(Problem) An exact reprint of the listing is required, with no pictures included.

(The data)
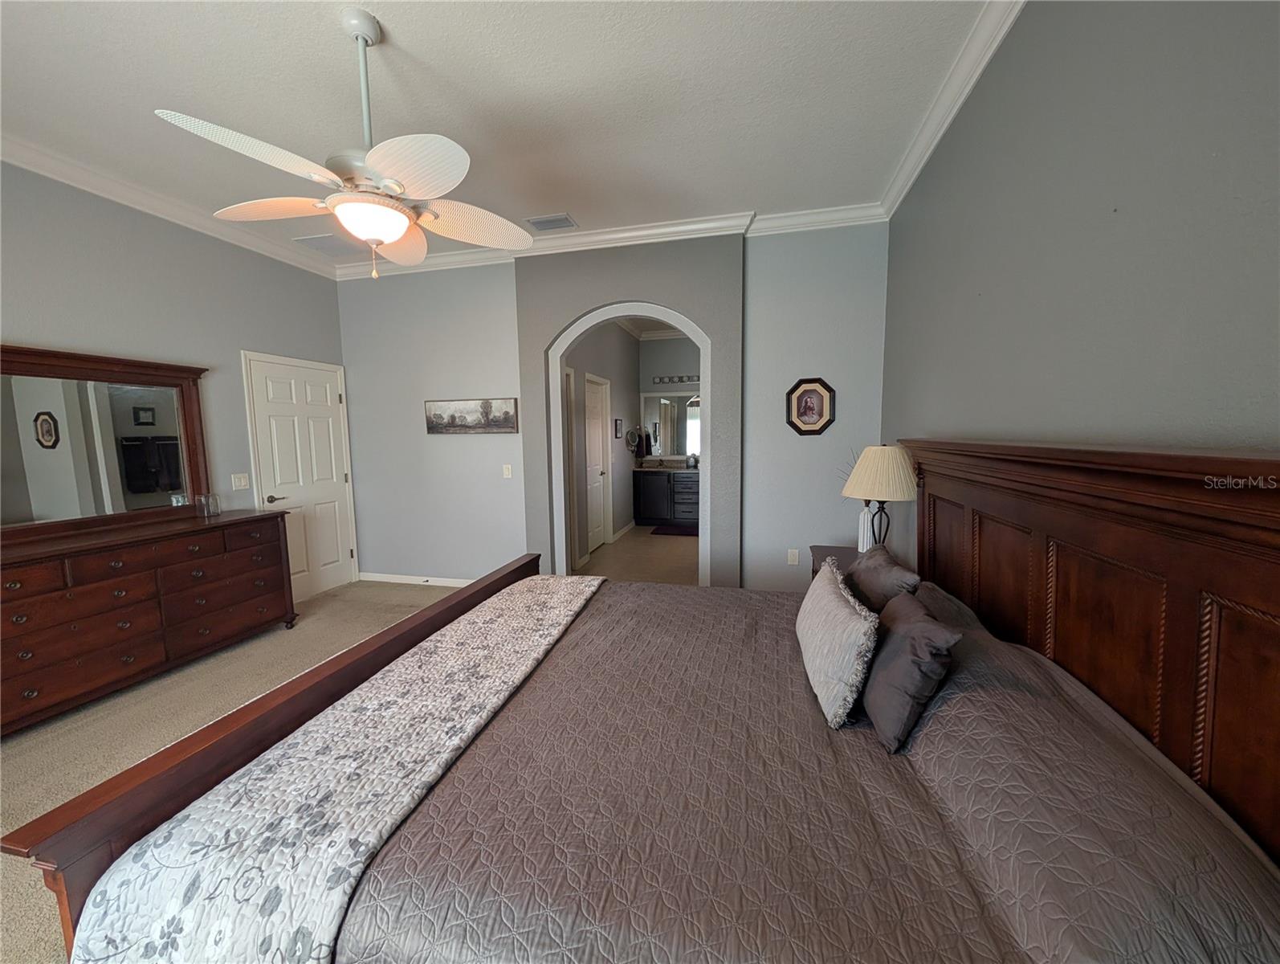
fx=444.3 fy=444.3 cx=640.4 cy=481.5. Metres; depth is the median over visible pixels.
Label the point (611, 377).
hallway wall
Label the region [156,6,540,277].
ceiling fan
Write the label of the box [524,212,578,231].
ceiling vent
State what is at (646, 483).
bathroom vanity
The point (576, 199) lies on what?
ceiling
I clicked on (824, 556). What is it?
nightstand
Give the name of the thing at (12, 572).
dresser
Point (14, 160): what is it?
crown molding
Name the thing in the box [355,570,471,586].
baseboard
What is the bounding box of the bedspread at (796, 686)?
[342,574,1279,963]
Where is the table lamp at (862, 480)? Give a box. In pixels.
[840,444,920,551]
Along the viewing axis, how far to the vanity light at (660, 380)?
7.02 m
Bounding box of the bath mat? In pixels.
[650,523,698,536]
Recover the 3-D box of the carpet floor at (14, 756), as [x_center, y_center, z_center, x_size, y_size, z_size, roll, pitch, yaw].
[-0.574,1.204,2.841,5.958,0.109,8.070,1,6,14]
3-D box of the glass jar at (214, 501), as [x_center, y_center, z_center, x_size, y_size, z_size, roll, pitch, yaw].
[-3.025,0.160,3.112,0.108,0.150,0.112,1,6,14]
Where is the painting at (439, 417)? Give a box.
[424,396,517,433]
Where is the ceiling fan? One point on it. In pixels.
(399, 229)
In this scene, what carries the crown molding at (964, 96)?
attached to the right wall at (1123, 226)
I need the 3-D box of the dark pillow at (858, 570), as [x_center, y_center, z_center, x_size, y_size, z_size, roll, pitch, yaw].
[0.961,0.464,1.804,0.218,0.340,0.475,1,6,14]
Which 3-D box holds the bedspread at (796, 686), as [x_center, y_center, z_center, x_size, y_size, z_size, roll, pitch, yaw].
[0.292,0.795,1.539,1.931,0.567,1.862,1,6,14]
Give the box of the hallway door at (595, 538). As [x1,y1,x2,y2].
[583,373,610,554]
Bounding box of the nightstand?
[808,544,860,579]
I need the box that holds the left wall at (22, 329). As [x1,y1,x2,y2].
[0,161,347,586]
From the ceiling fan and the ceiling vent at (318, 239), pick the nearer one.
the ceiling fan
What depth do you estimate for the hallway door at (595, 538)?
5.46 m
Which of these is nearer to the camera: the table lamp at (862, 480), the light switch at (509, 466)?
the table lamp at (862, 480)
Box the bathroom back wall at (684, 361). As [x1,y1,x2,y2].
[637,334,701,463]
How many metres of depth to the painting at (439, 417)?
3.92 m
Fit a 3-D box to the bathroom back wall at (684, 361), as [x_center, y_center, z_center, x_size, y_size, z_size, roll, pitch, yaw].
[1.090,-0.853,7.049,2.425,3.024,0.124,1,6,14]
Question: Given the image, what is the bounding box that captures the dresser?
[0,505,297,735]
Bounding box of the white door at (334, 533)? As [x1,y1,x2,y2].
[242,350,359,599]
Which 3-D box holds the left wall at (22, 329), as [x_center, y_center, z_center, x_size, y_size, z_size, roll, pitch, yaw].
[-3.453,-0.259,2.064,0.129,3.004,4.876,1,6,14]
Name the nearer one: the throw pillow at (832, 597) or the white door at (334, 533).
the throw pillow at (832, 597)
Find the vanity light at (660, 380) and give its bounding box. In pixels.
[652,373,699,385]
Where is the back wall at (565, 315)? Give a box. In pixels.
[333,220,886,595]
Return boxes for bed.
[7,439,1279,963]
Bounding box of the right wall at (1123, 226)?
[882,0,1279,553]
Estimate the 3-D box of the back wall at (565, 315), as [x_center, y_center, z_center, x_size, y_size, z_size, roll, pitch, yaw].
[-0.544,-0.478,3.862,5.039,3.043,0.221,1,6,14]
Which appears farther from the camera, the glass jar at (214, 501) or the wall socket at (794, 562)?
the wall socket at (794, 562)
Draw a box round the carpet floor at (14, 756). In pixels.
[0,542,697,963]
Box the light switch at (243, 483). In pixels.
[231,472,249,489]
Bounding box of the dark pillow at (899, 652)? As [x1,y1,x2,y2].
[860,589,960,753]
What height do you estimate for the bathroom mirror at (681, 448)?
1.027 m
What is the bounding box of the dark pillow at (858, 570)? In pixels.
[843,544,921,612]
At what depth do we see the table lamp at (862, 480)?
2.43 m
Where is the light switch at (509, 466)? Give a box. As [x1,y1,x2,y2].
[501,463,512,477]
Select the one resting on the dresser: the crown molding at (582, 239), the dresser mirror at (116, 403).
the dresser mirror at (116, 403)
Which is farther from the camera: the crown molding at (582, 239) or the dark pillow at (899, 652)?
the crown molding at (582, 239)
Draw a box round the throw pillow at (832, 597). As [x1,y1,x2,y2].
[794,556,878,728]
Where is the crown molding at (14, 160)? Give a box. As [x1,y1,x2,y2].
[0,132,339,279]
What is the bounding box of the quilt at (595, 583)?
[58,573,602,963]
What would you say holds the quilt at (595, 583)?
on the bedspread at (796, 686)
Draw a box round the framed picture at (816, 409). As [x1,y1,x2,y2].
[785,375,835,435]
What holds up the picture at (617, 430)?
attached to the hallway wall at (611, 377)
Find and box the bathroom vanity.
[631,466,700,524]
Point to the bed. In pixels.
(1077, 541)
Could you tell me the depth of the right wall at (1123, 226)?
1.20 m
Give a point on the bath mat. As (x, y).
(673, 533)
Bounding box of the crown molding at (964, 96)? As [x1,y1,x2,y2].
[879,0,1024,217]
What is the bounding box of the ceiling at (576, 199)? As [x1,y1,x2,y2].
[0,0,1005,268]
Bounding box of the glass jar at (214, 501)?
[195,492,221,516]
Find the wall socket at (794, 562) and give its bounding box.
[786,547,800,564]
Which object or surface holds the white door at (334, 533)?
in the left wall at (22, 329)
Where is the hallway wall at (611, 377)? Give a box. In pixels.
[566,319,637,570]
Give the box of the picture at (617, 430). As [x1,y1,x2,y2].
[613,417,623,438]
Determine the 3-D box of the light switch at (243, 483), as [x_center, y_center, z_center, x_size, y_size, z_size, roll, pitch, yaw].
[-3.098,-0.003,3.443,0.015,0.117,0.116,1,6,14]
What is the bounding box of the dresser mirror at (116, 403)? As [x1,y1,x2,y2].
[0,342,211,538]
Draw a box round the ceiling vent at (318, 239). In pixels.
[294,233,362,255]
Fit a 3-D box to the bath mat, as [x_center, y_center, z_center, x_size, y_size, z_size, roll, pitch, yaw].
[0.632,0.722,6.522,0.888,0.015,0.564,1,6,14]
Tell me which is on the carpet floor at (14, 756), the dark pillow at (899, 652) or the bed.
the bed
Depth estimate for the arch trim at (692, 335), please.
3.68 m
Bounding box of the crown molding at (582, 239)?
[334,199,888,280]
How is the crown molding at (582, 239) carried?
attached to the back wall at (565, 315)
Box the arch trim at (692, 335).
[550,298,716,584]
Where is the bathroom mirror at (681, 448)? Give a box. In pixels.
[639,390,700,459]
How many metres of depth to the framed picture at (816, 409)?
3.33 m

(Solution for this task)
fx=444.3 fy=444.3 cx=640.4 cy=481.5. Metres; depth is the median over visible pixels.
Label the point (611, 377).
hallway wall
Label the region [156,6,540,277].
ceiling fan
Write the label of the box [524,212,578,231].
ceiling vent
State what is at (646, 483).
bathroom vanity
The point (576, 199) lies on what?
ceiling
I clicked on (824, 556). What is it?
nightstand
Give the name of the thing at (12, 572).
dresser
Point (14, 160): what is it?
crown molding
Name the thing in the box [355,570,471,586].
baseboard
What is the bounding box of the bedspread at (796, 686)?
[342,574,1279,963]
Where is the table lamp at (862, 480)? Give a box. In pixels.
[840,444,920,551]
Along the viewing axis, how far to the vanity light at (660, 380)?
7.02 m
Bounding box of the bath mat? In pixels.
[650,523,698,536]
Recover the 3-D box of the carpet floor at (14, 756), as [x_center, y_center, z_center, x_size, y_size, z_size, roll, pitch, yaw].
[-0.574,1.204,2.841,5.958,0.109,8.070,1,6,14]
3-D box of the glass jar at (214, 501), as [x_center, y_center, z_center, x_size, y_size, z_size, roll, pitch, yaw].
[-3.025,0.160,3.112,0.108,0.150,0.112,1,6,14]
Where is the painting at (439, 417)? Give a box.
[424,396,517,433]
Where is the ceiling fan? One point on it. In pixels.
(399, 229)
In this scene, what carries the crown molding at (964, 96)?
attached to the right wall at (1123, 226)
I need the 3-D box of the dark pillow at (858, 570), as [x_center, y_center, z_center, x_size, y_size, z_size, roll, pitch, yaw].
[0.961,0.464,1.804,0.218,0.340,0.475,1,6,14]
Which 3-D box holds the bedspread at (796, 686), as [x_center, y_center, z_center, x_size, y_size, z_size, roll, pitch, yaw].
[0.292,0.795,1.539,1.931,0.567,1.862,1,6,14]
Give the box of the hallway door at (595, 538). As [x1,y1,x2,y2].
[583,373,610,554]
Bounding box of the nightstand?
[808,544,860,579]
I need the box that holds the left wall at (22, 329). As [x1,y1,x2,y2].
[0,161,347,586]
From the ceiling fan and the ceiling vent at (318, 239), pick the nearer one.
the ceiling fan
What depth do you estimate for the hallway door at (595, 538)?
5.46 m
Which of these is nearer to the camera: the table lamp at (862, 480), the light switch at (509, 466)?
the table lamp at (862, 480)
Box the bathroom back wall at (684, 361). As [x1,y1,x2,y2].
[637,334,701,463]
How many metres of depth to the painting at (439, 417)?
3.92 m
Fit a 3-D box to the bathroom back wall at (684, 361), as [x_center, y_center, z_center, x_size, y_size, z_size, roll, pitch, yaw].
[1.090,-0.853,7.049,2.425,3.024,0.124,1,6,14]
Question: Given the image, what is the bounding box that captures the dresser?
[0,505,297,735]
Bounding box of the white door at (334, 533)? As [x1,y1,x2,y2].
[242,350,359,599]
Which 3-D box holds the left wall at (22, 329), as [x_center, y_center, z_center, x_size, y_size, z_size, roll, pitch, yaw].
[-3.453,-0.259,2.064,0.129,3.004,4.876,1,6,14]
Name the nearer one: the throw pillow at (832, 597) or the white door at (334, 533).
the throw pillow at (832, 597)
Find the vanity light at (660, 380) and give its bounding box. In pixels.
[652,373,699,385]
Where is the back wall at (565, 315)? Give a box. In pixels.
[333,220,886,595]
Return boxes for bed.
[7,439,1279,963]
Bounding box of the right wall at (1123, 226)?
[882,0,1279,553]
Estimate the 3-D box of the back wall at (565, 315), as [x_center, y_center, z_center, x_size, y_size, z_size, roll, pitch, yaw].
[-0.544,-0.478,3.862,5.039,3.043,0.221,1,6,14]
Which appears farther from the camera, the glass jar at (214, 501) or the wall socket at (794, 562)?
the wall socket at (794, 562)
Draw a box round the carpet floor at (14, 756). In pixels.
[0,542,697,963]
Box the light switch at (243, 483). In pixels.
[231,472,249,489]
Bounding box of the dark pillow at (899, 652)? As [x1,y1,x2,y2].
[860,589,960,753]
What height do you estimate for the bathroom mirror at (681, 448)?
1.027 m
What is the bounding box of the dark pillow at (858, 570)? In pixels.
[843,544,921,612]
At what depth do we see the table lamp at (862, 480)?
2.43 m
Where is the light switch at (509, 466)? Give a box. As [x1,y1,x2,y2].
[501,463,512,477]
Select the one resting on the dresser: the crown molding at (582, 239), the dresser mirror at (116, 403).
the dresser mirror at (116, 403)
Which is farther from the camera: the crown molding at (582, 239) or the dark pillow at (899, 652)?
the crown molding at (582, 239)
Draw a box round the throw pillow at (832, 597). As [x1,y1,x2,y2].
[794,556,878,728]
Where is the crown molding at (14, 160)? Give a box. As [x1,y1,x2,y2].
[0,132,339,279]
What is the bounding box of the quilt at (595, 583)?
[58,573,602,963]
What would you say holds the quilt at (595, 583)?
on the bedspread at (796, 686)
Draw a box round the framed picture at (816, 409). As [x1,y1,x2,y2].
[785,375,835,435]
What holds up the picture at (617, 430)?
attached to the hallway wall at (611, 377)
Find and box the bathroom vanity.
[631,466,700,524]
Point to the bed. In pixels.
(1077, 541)
Could you tell me the depth of the right wall at (1123, 226)?
1.20 m
Give a point on the bath mat. As (x, y).
(673, 533)
Bounding box of the crown molding at (964, 96)? As [x1,y1,x2,y2].
[879,0,1024,217]
What is the bounding box of the ceiling at (576, 199)? As [x1,y1,x2,y2].
[0,0,1005,268]
Bounding box of the glass jar at (214, 501)?
[195,492,221,516]
Find the wall socket at (794, 562) and give its bounding box.
[786,547,800,564]
Which object or surface holds the white door at (334, 533)?
in the left wall at (22, 329)
Where is the hallway wall at (611, 377)? Give a box. In pixels.
[566,319,637,570]
Give the box of the picture at (617, 430). As [x1,y1,x2,y2].
[613,417,623,438]
Determine the 3-D box of the light switch at (243, 483), as [x_center, y_center, z_center, x_size, y_size, z_size, roll, pitch, yaw].
[-3.098,-0.003,3.443,0.015,0.117,0.116,1,6,14]
What is the bounding box of the dresser mirror at (116, 403)? As [x1,y1,x2,y2].
[0,342,211,538]
Draw a box round the ceiling vent at (318, 239). In pixels.
[294,233,362,255]
Fit a 3-D box to the bath mat, as [x_center, y_center, z_center, x_size, y_size, z_size, roll, pitch, yaw].
[0.632,0.722,6.522,0.888,0.015,0.564,1,6,14]
Tell me which is on the carpet floor at (14, 756), the dark pillow at (899, 652) or the bed.
the bed
Depth estimate for the arch trim at (692, 335), please.
3.68 m
Bounding box of the crown molding at (582, 239)?
[334,199,888,280]
How is the crown molding at (582, 239) carried?
attached to the back wall at (565, 315)
Box the arch trim at (692, 335).
[550,298,716,584]
Where is the bathroom mirror at (681, 448)? Give a box. In pixels.
[639,390,700,459]
How many metres of depth to the framed picture at (816, 409)?
3.33 m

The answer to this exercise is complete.